17 years ago, my wife and I came down and did some diving with a local dive shop. I don't remember the name, but it was an adventure I find myself telling others about still to this day. Long story short, the shop dive master had a friend of a friend with a boat and we ended up 25 miles offshore with these guys in an open boat. The boat blew a motor, then we got caught in a storm trying to limp back on one motor. We lost GPS, loran and it was blowing so bad the guy driving the boat had to put on a facemask to see! Somehow we made it back alive. 

Anyways, my wife and I would like to visit the area again and do a little diving. Any recommendations on a good charter? 

Thanks,
Doug


----------



## bigspoon17

I can't recommend a specific charter, but I would definitely get in touch with MBT Dive shop. Great local shop, and can put you in touch with some good dive charters. 850-455-7702


----------



## kwik 1

Divers emporium, Sea Pal dive charters. Dive shop is in Crestview and dive boat in Fort Walton. Great folks.


----------



## kahala boy

bigspoon17 said:


> I can't recommend a specific charter, but I would definitely get in touch with MBT Dive shop. Great local shop, and can put you in touch with some good dive charters. 850-455-7702


+1. Great guys in there....:thumbup::thumbup::thumbsup::thumbsup::yes::yes:


----------



## eodryan

It would probably help if you specified where exactly you were going. Pensacola? Destin?


----------



## dougdevore

Thanks for the info guys. 

Wife and I really would like to stay around the Pensacola area if we could. But if there is something cool I would drive some distance. 
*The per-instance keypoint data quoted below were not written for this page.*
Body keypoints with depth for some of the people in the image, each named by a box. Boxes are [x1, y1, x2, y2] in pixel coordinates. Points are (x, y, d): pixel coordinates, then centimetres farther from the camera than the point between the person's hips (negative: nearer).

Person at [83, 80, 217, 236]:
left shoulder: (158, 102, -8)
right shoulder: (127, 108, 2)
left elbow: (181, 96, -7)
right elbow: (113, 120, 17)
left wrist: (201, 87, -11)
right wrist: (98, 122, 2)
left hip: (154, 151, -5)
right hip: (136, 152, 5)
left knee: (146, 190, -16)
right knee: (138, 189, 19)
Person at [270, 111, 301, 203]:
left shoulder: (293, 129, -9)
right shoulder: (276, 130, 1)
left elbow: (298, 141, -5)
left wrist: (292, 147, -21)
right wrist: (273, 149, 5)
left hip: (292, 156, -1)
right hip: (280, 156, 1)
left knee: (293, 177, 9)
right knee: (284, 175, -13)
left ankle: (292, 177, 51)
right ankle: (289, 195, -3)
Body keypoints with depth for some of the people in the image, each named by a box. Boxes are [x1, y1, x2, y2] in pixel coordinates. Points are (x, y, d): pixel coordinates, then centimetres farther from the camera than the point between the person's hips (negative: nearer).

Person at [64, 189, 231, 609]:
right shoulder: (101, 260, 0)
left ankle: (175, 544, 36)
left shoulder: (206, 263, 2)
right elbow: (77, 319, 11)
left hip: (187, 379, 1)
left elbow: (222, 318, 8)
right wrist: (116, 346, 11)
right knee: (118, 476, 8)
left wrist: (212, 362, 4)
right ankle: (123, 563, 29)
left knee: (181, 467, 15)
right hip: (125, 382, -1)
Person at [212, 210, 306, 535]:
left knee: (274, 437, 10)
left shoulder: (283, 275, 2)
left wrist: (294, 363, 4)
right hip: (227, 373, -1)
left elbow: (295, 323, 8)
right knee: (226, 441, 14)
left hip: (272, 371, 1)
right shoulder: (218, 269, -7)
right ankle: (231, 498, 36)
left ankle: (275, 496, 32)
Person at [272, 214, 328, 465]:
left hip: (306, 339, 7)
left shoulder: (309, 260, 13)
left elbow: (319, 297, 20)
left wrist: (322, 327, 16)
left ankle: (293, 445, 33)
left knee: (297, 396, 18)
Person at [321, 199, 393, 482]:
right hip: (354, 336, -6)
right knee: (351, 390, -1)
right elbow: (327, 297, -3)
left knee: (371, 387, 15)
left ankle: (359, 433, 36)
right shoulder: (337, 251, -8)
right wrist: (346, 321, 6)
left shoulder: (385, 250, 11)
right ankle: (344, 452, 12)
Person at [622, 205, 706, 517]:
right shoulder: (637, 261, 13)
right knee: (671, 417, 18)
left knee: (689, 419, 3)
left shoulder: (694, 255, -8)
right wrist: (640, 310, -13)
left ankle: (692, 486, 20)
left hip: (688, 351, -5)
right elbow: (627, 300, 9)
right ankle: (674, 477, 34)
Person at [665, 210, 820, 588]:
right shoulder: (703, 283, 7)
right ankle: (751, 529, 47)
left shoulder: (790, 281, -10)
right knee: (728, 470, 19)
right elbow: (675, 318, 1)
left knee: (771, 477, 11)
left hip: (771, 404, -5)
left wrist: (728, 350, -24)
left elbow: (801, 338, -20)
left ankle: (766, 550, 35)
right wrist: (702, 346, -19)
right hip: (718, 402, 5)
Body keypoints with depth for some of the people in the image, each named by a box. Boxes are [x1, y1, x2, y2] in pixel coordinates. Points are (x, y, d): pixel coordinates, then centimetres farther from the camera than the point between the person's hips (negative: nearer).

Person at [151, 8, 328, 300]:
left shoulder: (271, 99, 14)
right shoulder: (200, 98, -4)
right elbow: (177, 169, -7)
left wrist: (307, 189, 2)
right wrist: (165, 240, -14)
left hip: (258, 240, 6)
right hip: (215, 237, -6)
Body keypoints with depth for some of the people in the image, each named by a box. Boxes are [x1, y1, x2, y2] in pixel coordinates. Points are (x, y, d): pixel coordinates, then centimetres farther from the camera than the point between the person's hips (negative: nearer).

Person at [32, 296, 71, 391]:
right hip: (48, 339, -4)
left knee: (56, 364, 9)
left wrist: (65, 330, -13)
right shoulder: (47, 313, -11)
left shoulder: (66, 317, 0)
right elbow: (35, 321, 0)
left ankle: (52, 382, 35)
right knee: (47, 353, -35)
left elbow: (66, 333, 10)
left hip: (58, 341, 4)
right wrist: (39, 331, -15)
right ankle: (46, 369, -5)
Last time we went, my computer put me right at 131' - deepest I've ever been. Would like to stay a little shallower if we could as I am packing more body fat these days  Less than 60 would be good.
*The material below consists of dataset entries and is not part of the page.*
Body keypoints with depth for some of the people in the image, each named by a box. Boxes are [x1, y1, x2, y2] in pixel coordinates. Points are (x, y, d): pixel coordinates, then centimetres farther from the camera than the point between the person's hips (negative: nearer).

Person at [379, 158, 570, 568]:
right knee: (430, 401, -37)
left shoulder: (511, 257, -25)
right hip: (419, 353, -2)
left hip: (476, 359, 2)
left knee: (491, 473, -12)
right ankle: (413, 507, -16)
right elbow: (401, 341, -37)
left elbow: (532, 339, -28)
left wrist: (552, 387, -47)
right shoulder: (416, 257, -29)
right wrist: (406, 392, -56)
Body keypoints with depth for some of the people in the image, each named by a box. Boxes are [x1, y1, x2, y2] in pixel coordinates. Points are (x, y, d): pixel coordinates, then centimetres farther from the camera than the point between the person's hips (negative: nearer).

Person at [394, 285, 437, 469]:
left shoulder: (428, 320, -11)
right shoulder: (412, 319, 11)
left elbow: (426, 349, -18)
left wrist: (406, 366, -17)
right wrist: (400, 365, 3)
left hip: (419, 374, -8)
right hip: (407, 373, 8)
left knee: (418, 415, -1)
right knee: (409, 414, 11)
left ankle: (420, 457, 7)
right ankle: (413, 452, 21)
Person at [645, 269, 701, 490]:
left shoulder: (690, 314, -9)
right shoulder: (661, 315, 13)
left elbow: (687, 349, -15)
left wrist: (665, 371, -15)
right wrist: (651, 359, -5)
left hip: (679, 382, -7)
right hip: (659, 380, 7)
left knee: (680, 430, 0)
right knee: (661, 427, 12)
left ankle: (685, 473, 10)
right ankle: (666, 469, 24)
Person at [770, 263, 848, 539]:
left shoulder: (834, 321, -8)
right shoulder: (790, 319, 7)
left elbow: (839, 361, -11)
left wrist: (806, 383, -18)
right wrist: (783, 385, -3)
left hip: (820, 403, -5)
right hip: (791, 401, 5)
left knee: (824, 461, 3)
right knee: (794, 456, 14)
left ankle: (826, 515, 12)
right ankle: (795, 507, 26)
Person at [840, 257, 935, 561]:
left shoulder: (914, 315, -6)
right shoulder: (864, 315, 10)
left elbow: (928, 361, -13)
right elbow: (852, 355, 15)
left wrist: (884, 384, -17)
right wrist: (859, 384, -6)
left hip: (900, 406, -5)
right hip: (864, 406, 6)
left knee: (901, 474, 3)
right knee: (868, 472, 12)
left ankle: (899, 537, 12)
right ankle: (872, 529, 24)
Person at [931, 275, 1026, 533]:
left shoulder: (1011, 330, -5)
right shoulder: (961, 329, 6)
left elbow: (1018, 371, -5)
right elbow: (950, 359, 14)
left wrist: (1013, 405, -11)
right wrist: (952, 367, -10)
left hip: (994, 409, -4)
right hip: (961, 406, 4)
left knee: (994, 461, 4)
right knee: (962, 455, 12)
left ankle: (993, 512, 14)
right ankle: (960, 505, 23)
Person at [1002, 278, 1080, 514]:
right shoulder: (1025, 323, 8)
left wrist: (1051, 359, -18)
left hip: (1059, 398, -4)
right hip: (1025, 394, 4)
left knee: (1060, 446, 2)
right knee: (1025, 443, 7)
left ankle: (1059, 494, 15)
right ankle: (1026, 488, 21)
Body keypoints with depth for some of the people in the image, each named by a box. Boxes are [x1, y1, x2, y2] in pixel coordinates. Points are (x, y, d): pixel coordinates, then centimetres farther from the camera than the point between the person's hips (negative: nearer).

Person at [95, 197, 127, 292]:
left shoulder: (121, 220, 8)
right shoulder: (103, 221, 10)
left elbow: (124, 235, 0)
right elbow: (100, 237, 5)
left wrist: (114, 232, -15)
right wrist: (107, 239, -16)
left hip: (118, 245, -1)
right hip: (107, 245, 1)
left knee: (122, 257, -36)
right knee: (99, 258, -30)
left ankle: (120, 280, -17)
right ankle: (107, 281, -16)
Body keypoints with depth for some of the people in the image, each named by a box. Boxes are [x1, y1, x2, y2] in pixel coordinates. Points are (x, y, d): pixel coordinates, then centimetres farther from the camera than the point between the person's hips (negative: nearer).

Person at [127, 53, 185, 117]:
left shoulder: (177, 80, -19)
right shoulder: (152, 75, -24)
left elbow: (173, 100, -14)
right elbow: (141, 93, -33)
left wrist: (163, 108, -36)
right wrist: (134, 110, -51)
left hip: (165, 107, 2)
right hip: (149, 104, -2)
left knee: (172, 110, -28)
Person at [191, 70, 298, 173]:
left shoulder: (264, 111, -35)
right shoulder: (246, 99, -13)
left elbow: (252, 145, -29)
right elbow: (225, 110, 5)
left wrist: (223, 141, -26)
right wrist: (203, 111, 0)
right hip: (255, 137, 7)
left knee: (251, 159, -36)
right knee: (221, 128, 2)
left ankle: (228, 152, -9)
Thanks again for all the help!
Doug


----------



## El Kabong

For spearfishing or inshore trips: http://www.niuhidivecharters.com/

For offshore or Oriskany trips: http://www.ussoriskanydiver.com/


----------



## tmw234

I am the Dive Master aboard the H2O Below out of Pensacola. Our boat is a 36 foot Newton, one of the two multi passenger boats in Pensacola. We do all kinds of trips, and have a bunch coming up. Check out our website, ussoriskanydiver.com or give Capt. Douglas a call at 850-291-3501. We'd love to have you guys!:thumbup:


----------



## aquatic argobull

If you're not spearfishing, the H20 below is the way to go in Pensacola. Especially for an Oriskany trip. It's spacious and comfortable, plus you can't beat the deco dogs (hot dogs) on the way back in.


----------



## eodryan

In that case MBT is kind of the home of the Pcola divers, if nothing else they're a good place to start and known to be pretty fair.


----------